## ЗАДАНИЕ 1
Определите, согласуются ли с отрывком о Гегеле утверждения (a), (b) и (c). Ответьте на каждое «да» или «нет» и приведите точную цитату из отрывка, на которой основан ответ.
(a) «Феноменология духа» названа в отрывке педагогическим произведением.
(b) По Гегелю, животное обладает самосознанием.
(c) Согласно отрывку, потребление пищи уже означает обладание сознанием.
## ЗАДАНИЕ 2
Продолжите отрывок о Гегеле, начав сразу после его последнего предложения.

═════ ОТРЫВОК ═════

Ницшеанский нигилизм методичен. «Феноменология духа» – это еще и педагогическое произведение. Появившееся на стыке веков, оно поэтапно описывает воспитание совести на пути к абсолютной правде. Это своего рода метафизический «Эмиль»[45]. Каждый этап – это ошибка, кстати, сопровождающаяся почти всегда фатальными историческими санкциями, затрагивающими либо совесть, либо цивилизацию, в которой та находит свое отражение. Гегель поставил перед собой цель показать необходимость этих болезненных этапов. «Феноменология», если рассматривать один из ее аспектов, есть размышление об отчаянии и смерти. Просто это отчаяние пытается предстать методичным, поскольку в конце истории оно должно преобразоваться в удовлетворение и абсолютную мудрость. Впрочем, у этой педагогики имеется дефект: она предполагает, что учиться у нее будут только отличники; ее уроки были восприняты дословно, тогда как словесная форма служила лишь выражением духа. То же самое относится к знаменитому анализу господства и рабства[46].

По Гегелю, животное обладает врожденным осознанием внешнего мира, самоощущением, но не самосознанием, что и отличает его от человека. Самосознание зарождается лишь в тот момент, когда человек осознает себя как обладающего знанием субъекта. Следовательно, самосознание – это прежде всего осознание себя. Для самоутверждения ему необходимо отличаться от того, что им не является. Человек – это создание, которому для утверждения своего бытия и своего отличия от других необходимо отрицание. От природного мира самосознание отличает не просто созерцание, при котором происходит отождествление с внешним миром и наступает забвение себя, а желание, испытываемое по отношению к миру. Именно это желание напоминает самосознанию о том, что оно есть, показывая, что оно отличается от внешнего мира. В своем желании самосознание воспринимает мир как нечто, чего у него нет, но что существует и что оно хочет иметь ради собственного бытия, чтобы это нечто перестало существовать. Следовательно, самосознание – это всегда желание. Чтобы продолжать быть, его желание должно быть удовлетворено; самосознание не может найти удовлетворения, пока не утолит своего желания. Ради его утоления оно действует, тем самым отрицая и уничтожая желаемое. Самосознание – это отрицание. Действовать – значит разрушать, давая рождение духовной реальности сознания. Но разрушение объекта, не обладающего сознанием, например, куска мяса во время еды, есть животный акт. Потреблять еще не значит обладать сознанием. Необходимо, чтобы сознательное желание было направлено на что-то еще кроме лишенной сознания природы. Единственная в мире вещь, отличная от природы, как раз и есть самосознание. Следовательно, нужно, чтобы желание было направлено на другое желание, чтобы одно самосознание удовлетворялось за счет другого самосознания. Говоря простым языком, пока человек ограничивается животным существованием, он не признается другими и самим собой человеком. Ему необходимо признание других людей. Всякое сознание в принципе есть желание получить признание и одобрение в этом качестве со стороны других сознаний. Мы суть порождение других людей. Только в обществе мы обретаем человеческую ценность, превосходящую ценность животную.

═════ ПРЕДСТАВЛЕННЫЙ МАТЕРИАЛ ═════

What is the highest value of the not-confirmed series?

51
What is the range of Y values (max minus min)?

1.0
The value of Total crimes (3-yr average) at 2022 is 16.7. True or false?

═════

## ПИСЬМЕННЫЙ ОТВЕТ 1
(a) Да: «„Феноменология духа“ – это еще и педагогическое произведение».
(b) Нет: «животное обладает врожденным осознанием внешнего мира, самоощущением, но не самосознанием».
(c) Нет: «Потреблять еще не значит обладать сознанием».

## ПИСЬМЕННЫЙ ОТВЕТ 2
44

Меньше опирающиеся на философию образцы того же мы находим в прусской, наполеоновской и царской полиции, а также в английских концлагерях Южной Африки.

45

 Сравнение Гегеля с Руссо справедливо в одном смысле. Судьба «Феноменологии» ничем не отличается от судьбы «Общественного договора», если говорить об их последствиях. Она сформировала политическую мысль своего времени. Кстати, учение об общей воле нашло отражение в гегелевской системе.

46

 Дальнейшее представляет собой схематичное изложение диалектики господства и рабства. Нас здесь интересуют только выводы из этого анализа. Вот почему нам показалось необходимым изложить его по-новому, подчеркивая определенные тенденции в ущерб другим. В то же самое время это исключило бы критичность подхода. Хотя нетрудно заметить, что, если аргументация при помощи ряда уловок сохраняет логичность, она не может претендовать на установление настоящей феноменологии, поскольку опирается на полностью произвольную психологию. Польза и эффективность критики Гегеля Кьеркегором заключаются в том, что она часто опирается именно на психологию. Что, впрочем, ни в коей мере не отменяет ценности отдельных великолепных образцов аналитики Гегеля.